Kidney Trouble Starts Early in Kids

Heart disease and metabolic risks from chronic kidney disease occur earlier in children

(RxWiki News) Many diseases act differently in children than in adults. Kidney disease is one of these. Now, recent findings may change the way kidney disease is treated in children.

Complications of kidney disease happen early in children. In light of this finding, children with kidney disease may need earlier, more aggressive treatment.

"Start treating your child's kidney disease early."

Lead author Susan Furth, M.D., Ph.D., of The Children's Hospital of Philadelphia, and colleagues conducted this study, which confirmed many experts' earlier suspicions that children with kidney disease experience complications earlier than adults.

Some of the major complications for children with kidney disease include: growth failure (when the rate of weight gain is lower than normal) metabolic abnormalities, including high phosphorous and potassium, acidosis (too much acid in the blood), anemia (not enough healthy red blood cells), and high cholesterol. 

According to Dr.
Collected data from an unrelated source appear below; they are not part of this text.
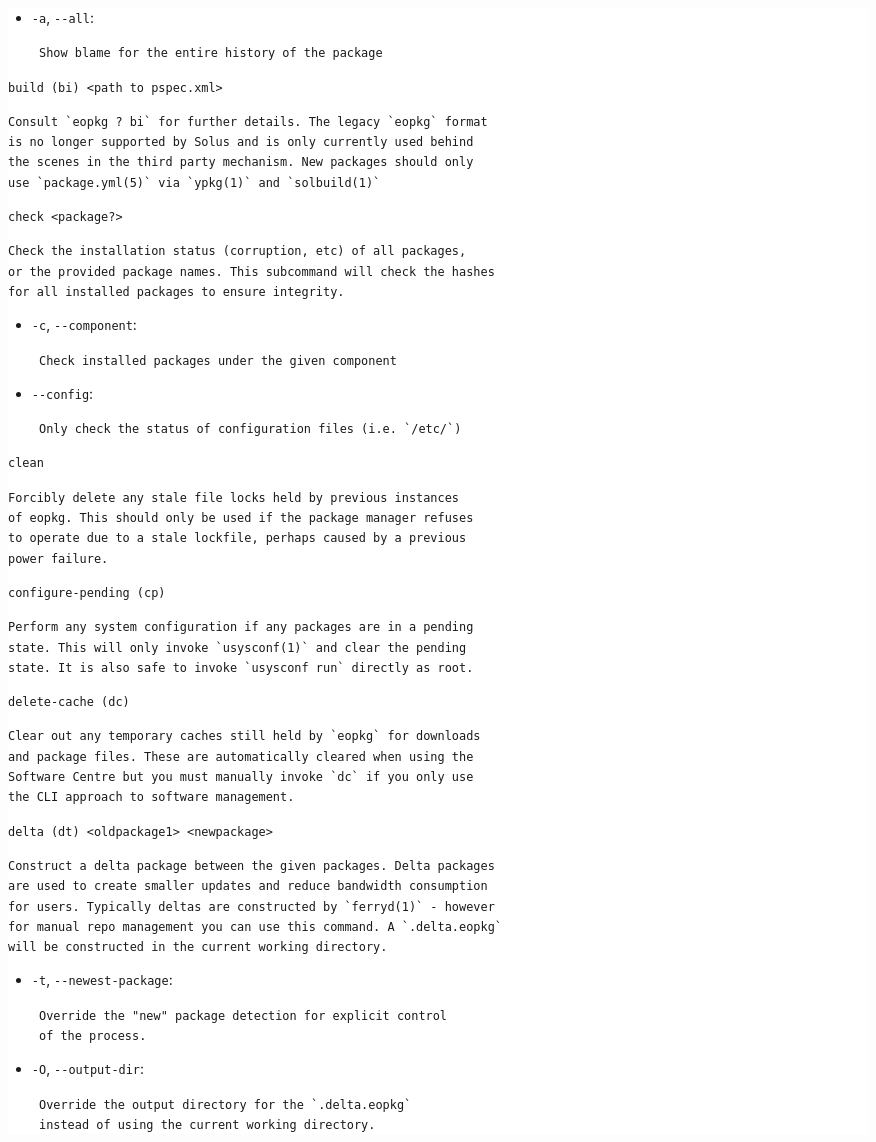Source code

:  * `-a`, `--all`:

        Show blame for the entire history of the package

`build (bi) <path to pspec.xml>`

    Consult `eopkg ? bi` for further details. The legacy `eopkg` format
    is no longer supported by Solus and is only currently used behind
    the scenes in the third party mechanism. New packages should only
    use `package.yml(5)` via `ypkg(1)` and `solbuild(1)`

`check <package?>`

    Check the installation status (corruption, etc) of all packages,
    or the provided package names. This subcommand will check the hashes
    for all installed packages to ensure integrity.

 * `-c`, `--component`:

        Check installed packages under the given component

 * `--config`:

        Only check the status of configuration files (i.e. `/etc/`)

`clean`

    Forcibly delete any stale file locks held by previous instances
    of eopkg. This should only be used if the package manager refuses
    to operate due to a stale lockfile, perhaps caused by a previous
    power failure.

`configure-pending (cp)`

    Perform any system configuration if any packages are in a pending
    state. This will only invoke `usysconf(1)` and clear the pending
    state. It is also safe to invoke `usysconf run` directly as root.

`delete-cache (dc)`

    Clear out any temporary caches still held by `eopkg` for downloads
    and package files. These are automatically cleared when using the
    Software Centre but you must manually invoke `dc` if you only use
    the CLI approach to software management.

`delta (dt) <oldpackage1> <newpackage>`

    Construct a delta package between the given packages. Delta packages
    are used to create smaller updates and reduce bandwidth consumption
    for users. Typically deltas are constructed by `ferryd(1)` - however
    for manual repo management you can use this command. A `.delta.eopkg`
    will be constructed in the current working directory.

 * `-t`, `--newest-package`:

        Override the "new" package detection for explicit control
        of the process.

 * `-O`, `--output-dir`:

        Override the output directory for the `.delta.eopkg`
        instead of using the current working directory.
Furth, these metabolic problems and heart disease risk factors have rarely been studied in children with kidney disease. She says the research team set out to find the point along the GFR (glomerular filtration rate) scale where complications of kidney disease became more common. GFR is a measure of kidney function.
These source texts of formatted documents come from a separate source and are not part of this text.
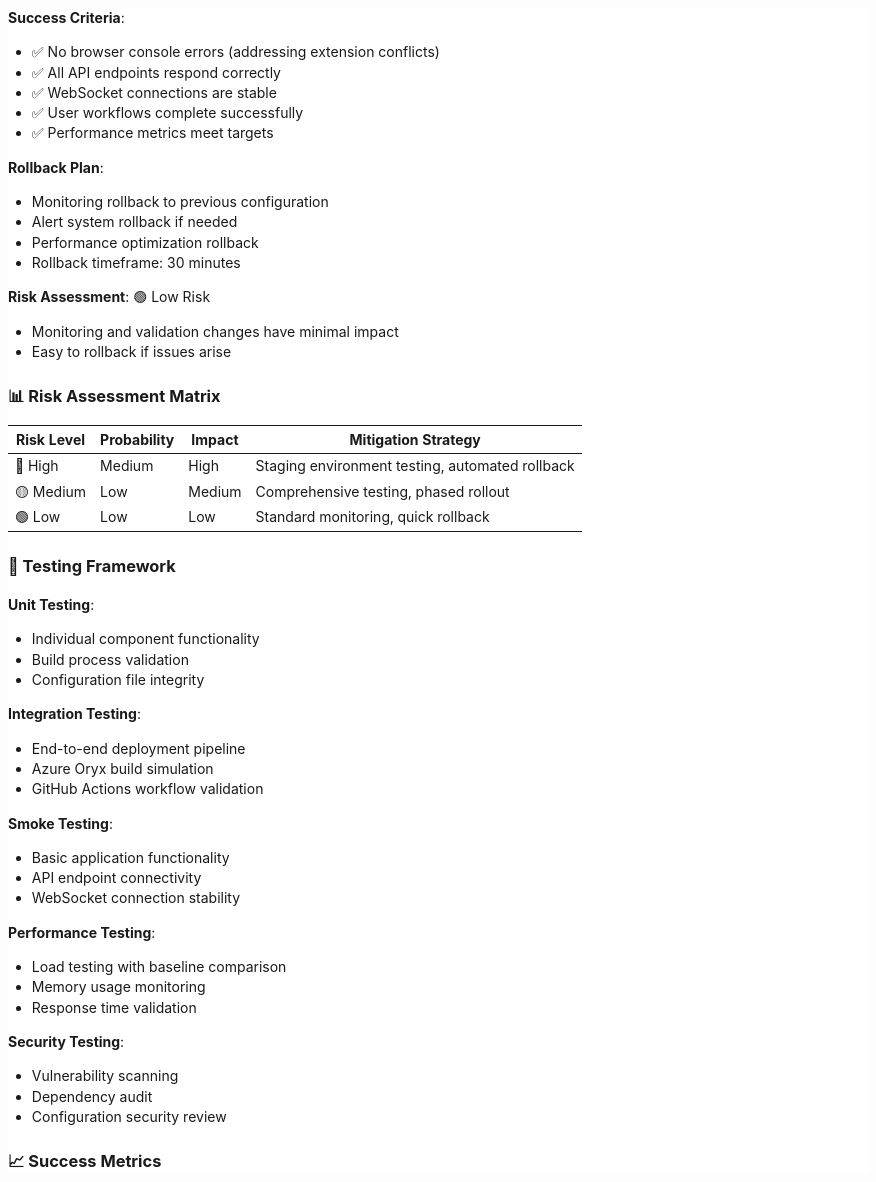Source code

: **Success Criteria**:
- ✅ No browser console errors (addressing extension conflicts)
- ✅ All API endpoints respond correctly
- ✅ WebSocket connections are stable
- ✅ User workflows complete successfully
- ✅ Performance metrics meet targets

**Rollback Plan**:
- Monitoring rollback to previous configuration
- Alert system rollback if needed
- Performance optimization rollback
- Rollback timeframe: 30 minutes

**Risk Assessment**: 🟢 Low Risk
- Monitoring and validation changes have minimal impact
- Easy to rollback if issues arise

### 📊 Risk Assessment Matrix

| Risk Level | Probability | Impact | Mitigation Strategy |
|------------|-------------|--------|-------------------|
| 🔴 High | Medium | High | Staging environment testing, automated rollback |
| 🟡 Medium | Low | Medium | Comprehensive testing, phased rollout |
| 🟢 Low | Low | Low | Standard monitoring, quick rollback |

### 🔄 Testing Framework

**Unit Testing**:
- Individual component functionality
- Build process validation
- Configuration file integrity

**Integration Testing**:
- End-to-end deployment pipeline
- Azure Oryx build simulation
- GitHub Actions workflow validation

**Smoke Testing**:
- Basic application functionality
- API endpoint connectivity
- WebSocket connection stability

**Performance Testing**:
- Load testing with baseline comparison
- Memory usage monitoring
- Response time validation

**Security Testing**:
- Vulnerability scanning
- Dependency audit
- Configuration security review

### 📈 Success Metrics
Dr. Furth and colleagues found that metabolic abnormalities and heart disease risk factors happen at a GFR of 50 milliliters, an amount that represents half of normal kidney function. Even if children were treated, these complications became two-to-four times more common as GFR decreased.

This finding is important because many kids may not be diagnosed with kidney disease until kidney function is at a much lower level, explains Dr. Marva Moxey-Mims, a pediatric kidney specialist at the National Institutes of Health. This study shows that complications can start even with a GFR above 50.
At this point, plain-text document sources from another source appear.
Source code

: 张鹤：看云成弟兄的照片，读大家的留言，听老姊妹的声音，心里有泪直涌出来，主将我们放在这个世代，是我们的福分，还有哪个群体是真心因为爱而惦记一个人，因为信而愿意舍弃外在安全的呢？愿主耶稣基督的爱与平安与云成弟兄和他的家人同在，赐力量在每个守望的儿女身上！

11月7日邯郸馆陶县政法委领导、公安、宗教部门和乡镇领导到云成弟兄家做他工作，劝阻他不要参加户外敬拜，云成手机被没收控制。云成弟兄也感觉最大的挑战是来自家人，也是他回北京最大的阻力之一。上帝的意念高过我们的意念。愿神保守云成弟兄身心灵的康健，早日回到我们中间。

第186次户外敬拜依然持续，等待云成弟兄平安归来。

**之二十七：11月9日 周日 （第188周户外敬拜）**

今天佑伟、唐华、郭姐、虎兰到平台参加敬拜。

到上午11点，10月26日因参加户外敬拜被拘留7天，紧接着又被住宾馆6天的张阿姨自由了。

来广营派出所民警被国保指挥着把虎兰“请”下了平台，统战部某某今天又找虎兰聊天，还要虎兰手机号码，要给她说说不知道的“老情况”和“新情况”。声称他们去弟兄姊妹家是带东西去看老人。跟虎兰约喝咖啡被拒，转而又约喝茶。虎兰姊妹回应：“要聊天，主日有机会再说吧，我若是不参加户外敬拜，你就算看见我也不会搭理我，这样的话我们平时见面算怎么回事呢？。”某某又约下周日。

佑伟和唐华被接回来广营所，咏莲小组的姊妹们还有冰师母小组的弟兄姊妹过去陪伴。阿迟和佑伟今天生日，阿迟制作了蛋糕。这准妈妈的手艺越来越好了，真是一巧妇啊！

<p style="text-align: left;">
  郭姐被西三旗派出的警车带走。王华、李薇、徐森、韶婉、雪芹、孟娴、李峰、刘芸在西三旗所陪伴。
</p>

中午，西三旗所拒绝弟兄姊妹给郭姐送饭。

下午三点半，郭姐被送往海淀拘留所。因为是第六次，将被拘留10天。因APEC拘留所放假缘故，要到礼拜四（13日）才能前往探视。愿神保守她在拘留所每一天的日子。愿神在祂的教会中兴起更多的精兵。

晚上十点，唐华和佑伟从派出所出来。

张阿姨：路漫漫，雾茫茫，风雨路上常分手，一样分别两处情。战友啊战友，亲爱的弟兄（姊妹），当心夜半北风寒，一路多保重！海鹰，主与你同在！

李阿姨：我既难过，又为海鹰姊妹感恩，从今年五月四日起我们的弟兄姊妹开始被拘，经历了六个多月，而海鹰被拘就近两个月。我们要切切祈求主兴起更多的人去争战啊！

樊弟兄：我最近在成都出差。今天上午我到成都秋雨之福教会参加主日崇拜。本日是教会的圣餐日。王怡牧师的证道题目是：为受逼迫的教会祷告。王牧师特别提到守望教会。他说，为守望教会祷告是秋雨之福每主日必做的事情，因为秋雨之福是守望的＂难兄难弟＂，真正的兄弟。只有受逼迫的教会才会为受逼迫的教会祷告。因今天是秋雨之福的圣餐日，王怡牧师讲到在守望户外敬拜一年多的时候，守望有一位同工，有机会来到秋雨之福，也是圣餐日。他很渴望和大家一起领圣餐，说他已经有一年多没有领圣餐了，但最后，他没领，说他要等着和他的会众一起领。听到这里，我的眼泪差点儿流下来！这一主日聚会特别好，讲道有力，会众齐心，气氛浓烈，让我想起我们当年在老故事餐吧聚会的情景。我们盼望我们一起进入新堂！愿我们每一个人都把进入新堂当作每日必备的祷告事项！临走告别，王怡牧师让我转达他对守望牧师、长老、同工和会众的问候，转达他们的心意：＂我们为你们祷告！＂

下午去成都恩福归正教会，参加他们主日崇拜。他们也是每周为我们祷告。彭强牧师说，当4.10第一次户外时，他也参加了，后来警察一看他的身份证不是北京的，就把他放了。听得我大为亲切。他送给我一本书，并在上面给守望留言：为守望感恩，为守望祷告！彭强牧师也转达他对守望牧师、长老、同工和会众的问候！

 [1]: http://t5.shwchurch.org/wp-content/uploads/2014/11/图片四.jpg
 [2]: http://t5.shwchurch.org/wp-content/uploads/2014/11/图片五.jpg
Before this study, pediatric kidney experts already had a hunch that complications started earlier in children, says Dr. Moxey-Mims. Now, these experts have evidence supporting their suspicion.

The study by Dr. Furth and her fellow researchers - which is published in the September 2011 issue of the Clinical Journal of the American Society of Nephrology - is part of the Chronic Kidney Disease in Children (CKiD) Study. It is the largest multi-center, prospective study of children with chronic kidney disease. Participants are 586 children and teenagers between the ages of one and 16 years with mild to moderate impairment of kidney function (a GFR between 90 and 30).

CKiD is supported in part by the National Institute of Neurological Disorders and Stroke, the Eunice Kennedy Shriver National Institute of Child Health and Human Development, and the National Heart, Lung, and Blood Institute.